Шрифт:
Интервал:
Закладка:
Мережковский писал «Иисуса Неизвестного» уже перед лицом разгула атеизма в России. Потому естественным путем на первый план у него выдвинулась апологетическая задача, совсем не актуальная для библеистов Запада. «Был ли Христос?»: чтобы утвердительно ответить на этот странный для большинства протестантских критиков вопрос, и предпринял русский философ свое серьезное все же исследование. «Апологетика начинается с критики», – считал Мережковский[488]. В «Иисусе Неизвестном» его оценка библейской критики по обыкновению полярно двоится: начав с ее характеристики как «беснования», он заканчивает признанием за нею «святости». «Критика – суд над Евангелием – может сделаться Страшным судом над судьями», – предостерегает он, имея в виду не один бунт Б. Бауэра и Д. Штрауса, но и… писания Ницше (с. 10). С другой стороны, он не может не замечать, что «подвиг Геркулеса совершила научная критика в Германии, за последние 25 лет, очищая <…> авгиевы конюшни религиозного и исторического невежества» (с. 12): как хорошо было бы нашим постперестроечным «богословам» и вообще «христианам» взять на вооружение мысль Мережковского! – И наконец, с русским энтузиазмом, побудившим его некогда признать Ницше за святого, Мережковский провозглашает свой апофеоз критикам – и всего лишь в связи с «двухисточниковой теорией» происхождения Евангелия: «…Люди свято проводят иногда целую жизнь <…> в евангельской критике» (с. 36).

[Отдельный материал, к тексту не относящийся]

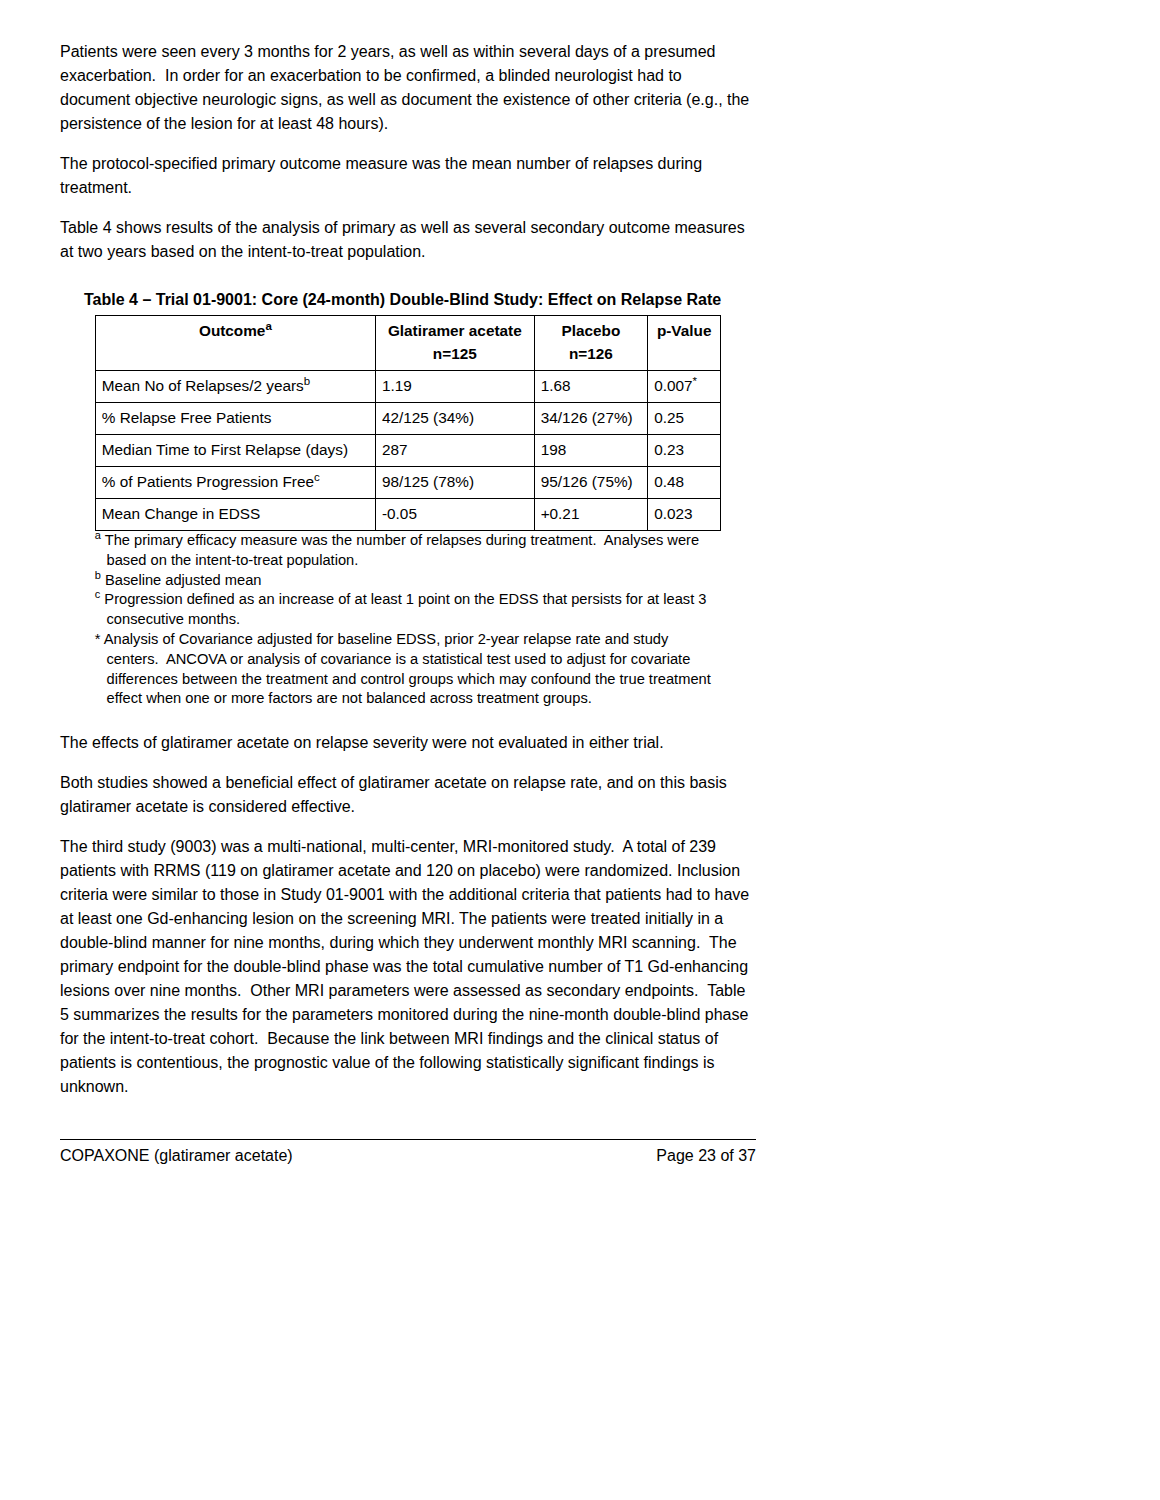Patients were seen every 3 months for 2 years, as well as within several days of a presumed exacerbation. In order for an exacerbation to be confirmed, a blinded neurologist had to document objective neurologic signs, as well as document the existence of other criteria (e.g., the persistence of the lesion for at least 48 hours).
The protocol-specified primary outcome measure was the mean number of relapses during treatment.
Table 4 shows results of the analysis of primary as well as several secondary outcome measures at two years based on the intent-to-treat population.
Table 4 – Trial 01-9001: Core (24-month) Double-Blind Study: Effect on Relapse Rate
| Outcome a | Glatiramer acetate n=125 | Placebo n=126 | p-Value |
| --- | --- | --- | --- |
| Mean No of Relapses/2 years b | 1.19 | 1.68 | 0.007 * |
| % Relapse Free Patients | 42/125 (34%) | 34/126 (27%) | 0.25 |
| Median Time to First Relapse (days) | 287 | 198 | 0.23 |
| % of Patients Progression Free c | 98/125 (78%) | 95/126 (75%) | 0.48 |
| Mean Change in EDSS | -0.05 | +0.21 | 0.023 |
a The primary efficacy measure was the number of relapses during treatment. Analyses were based on the intent-to-treat population.
b Baseline adjusted mean
c Progression defined as an increase of at least 1 point on the EDSS that persists for at least 3 consecutive months.
* Analysis of Covariance adjusted for baseline EDSS, prior 2-year relapse rate and study centers. ANCOVA or analysis of covariance is a statistical test used to adjust for covariate differences between the treatment and control groups which may confound the true treatment effect when one or more factors are not balanced across treatment groups.
The effects of glatiramer acetate on relapse severity were not evaluated in either trial.
Both studies showed a beneficial effect of glatiramer acetate on relapse rate, and on this basis glatiramer acetate is considered effective.
The third study (9003) was a multi-national, multi-center, MRI-monitored study. A total of 239 patients with RRMS (119 on glatiramer acetate and 120 on placebo) were randomized. Inclusion criteria were similar to those in Study 01-9001 with the additional criteria that patients had to have at least one Gd-enhancing lesion on the screening MRI. The patients were treated initially in a double-blind manner for nine months, during which they underwent monthly MRI scanning. The primary endpoint for the double-blind phase was the total cumulative number of T1 Gd-enhancing lesions over nine months. Other MRI parameters were assessed as secondary endpoints. Table 5 summarizes the results for the parameters monitored during the nine-month double-blind phase for the intent-to-treat cohort. Because the link between MRI findings and the clinical status of patients is contentious, the prognostic value of the following statistically significant findings is unknown.
COPAXONE (glatiramer acetate) Page 23 of 37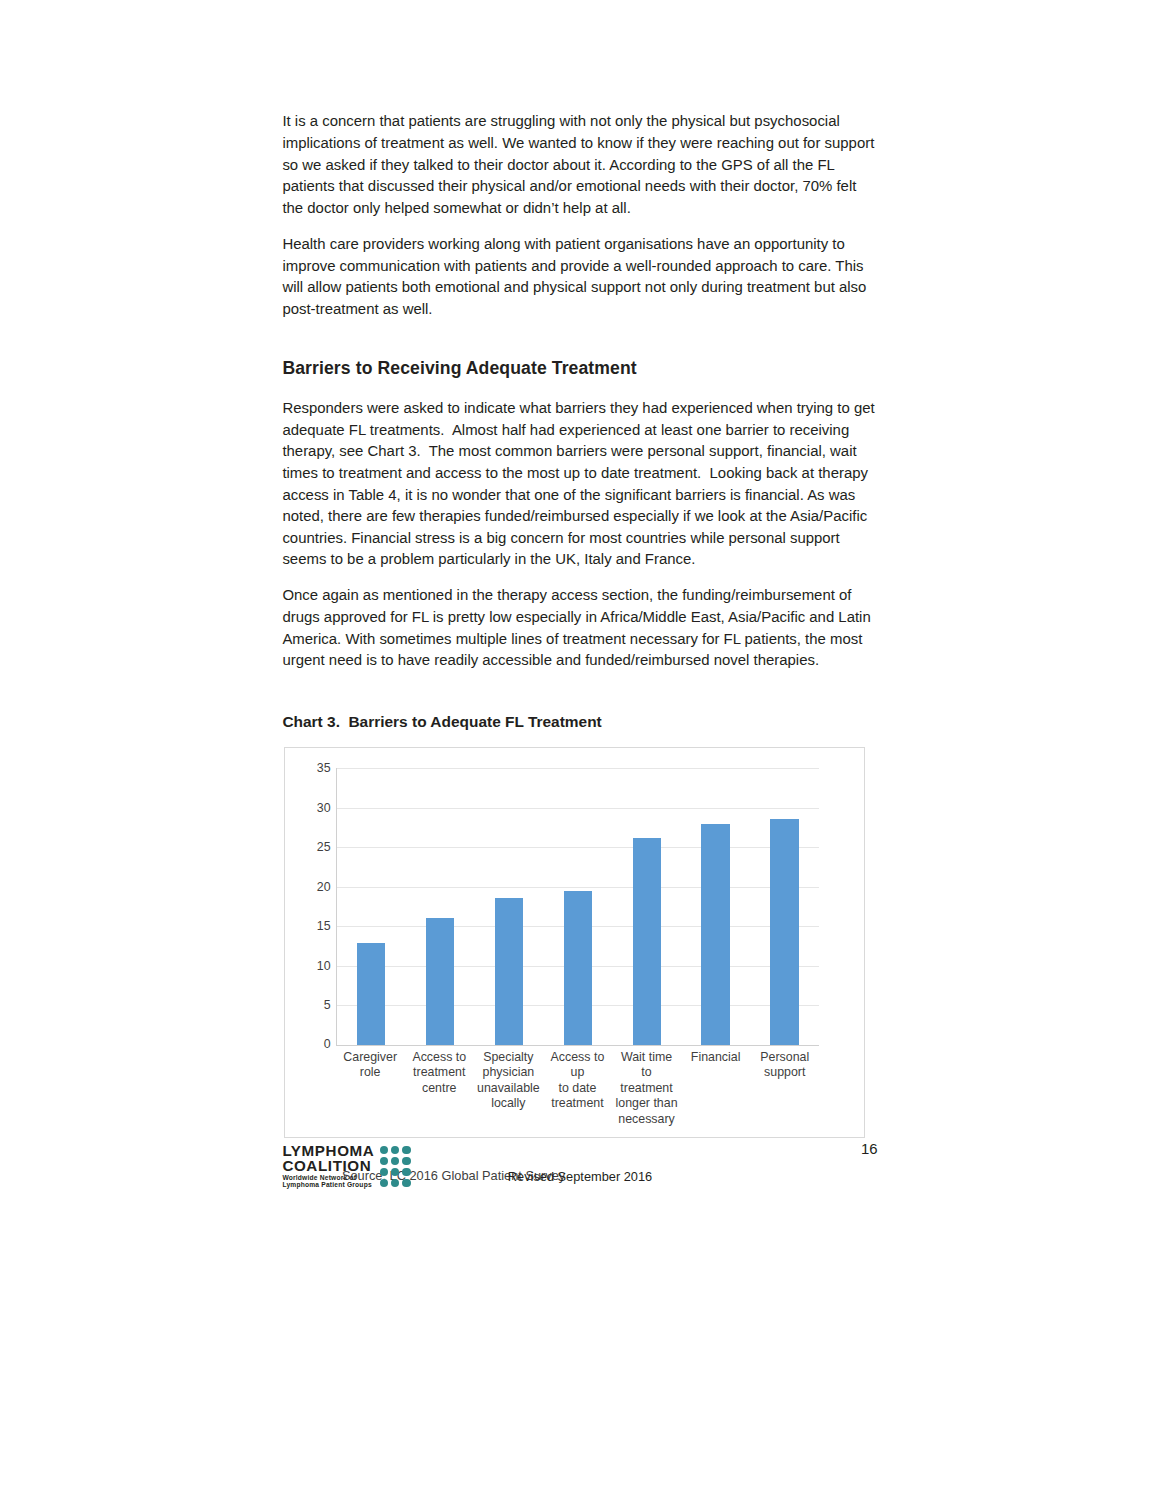It is a concern that patients are struggling with not only the physical but psychosocial implications of treatment as well. We wanted to know if they were reaching out for support so we asked if they talked to their doctor about it. According to the GPS of all the FL patients that discussed their physical and/or emotional needs with their doctor, 70% felt the doctor only helped somewhat or didn’t help at all.
Health care providers working along with patient organisations have an opportunity to improve communication with patients and provide a well-rounded approach to care. This will allow patients both emotional and physical support not only during treatment but also post-treatment as well.
Barriers to Receiving Adequate Treatment
Responders were asked to indicate what barriers they had experienced when trying to get adequate FL treatments. Almost half had experienced at least one barrier to receiving therapy, see Chart 3. The most common barriers were personal support, financial, wait times to treatment and access to the most up to date treatment. Looking back at therapy access in Table 4, it is no wonder that one of the significant barriers is financial. As was noted, there are few therapies funded/reimbursed especially if we look at the Asia/Pacific countries. Financial stress is a big concern for most countries while personal support seems to be a problem particularly in the UK, Italy and France.
Once again as mentioned in the therapy access section, the funding/reimbursement of drugs approved for FL is pretty low especially in Africa/Middle East, Asia/Pacific and Latin America. With sometimes multiple lines of treatment necessary for FL patients, the most urgent need is to have readily accessible and funded/reimbursed novel therapies.
Chart 3. Barriers to Adequate FL Treatment
35 30 25 20 15 10 5 0
Caregiver
role
Access to
treatment
centre
Specialty
physician
unavailable
locally
Access to up
to date
treatment
Wait time to
treatment
longer than
necessary
Financial
Personal
support
Source: LC 2016 Global Patient Survey
LYMPHOMA
COALITION
Worldwide Network of
Lymphoma Patient Groups
Revised September 2016
16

По-видимому, Мережковский осознавал свою причастность к библейско-критической традиции, когда использовал ее категории. Однако будучи художником, он желает не столько доказать, что Христос был, сколько показать это в наглядных картинах. Формой его евангельского комментария служит «жанр “Жизнь Иисуса”», восходящий еще к Д. Штраусу и Э. Ренану[489]: на основе четырех канонических Евангелий он выстраивает хронологическую последовательность событий биографии Иисуса из Назарета – евангельскую историю. Разведя «Иисуса истории и Христа Церкви» (как это делали все либеральные теологи), он задается целью увидеть «Иисуса во Христе, Человека в Боге (с. 53), приблизив тем самым Господа к нам. Именно эта цель определяет тот угол зрения, под которым Мережковский будет читать Евангелие. Он надеется увидеть за Евангелием – зачитанным до той «привычки», которая стала пеленой, закрывшей его смыслы, – «живую жизнь живого Христа» (с. 26), «Земного Христа» во «плоти» (с. 23), что и станет апологией – как бы художественным обоснованием Его существования. Очень зло пишет Мережковский о «мифомании» Штрауса, Б. Бауэра и прочих протестантских богословов, объявивших Христа «мифом», стремившихся «очистить» евангельские тексты от «вымышлененных» чудес, дабы выявить в евангельских событиях действительное историческое ядро (с. 11). Однако сам он делает примерно то же самое, трактуя евангельские чудеса (Кану, умножение хлебов, Преображение, даже Воскресение) в качестве не столько объективных фактов, сколько феноменов – явлений в глазах учеников, пребывающих в особых состояниях сознания. Ниже я подробно рассмотрю эту важную тенденцию методологии Мережковского – стремление лишить евангельские чудеса их общезначимой бытийственности. А когда русский экзегет пытается распознать субъектную структуру (Бахтин сказал бы: архитектонику) евангельского текста – ответить на вопрос, чьими глазами был увиден тот или другой эпизод, чей голос звучит в конкретном евангельском слове, – то речь для него идет о вычленении из евангельского текста того самого достоверного корпуса «подлинных слов и дел Иисуса»[490], который аналогичен категории «историческое ядро» западных критик: ключевым для Мережковского здесь выступает слово «свидетель».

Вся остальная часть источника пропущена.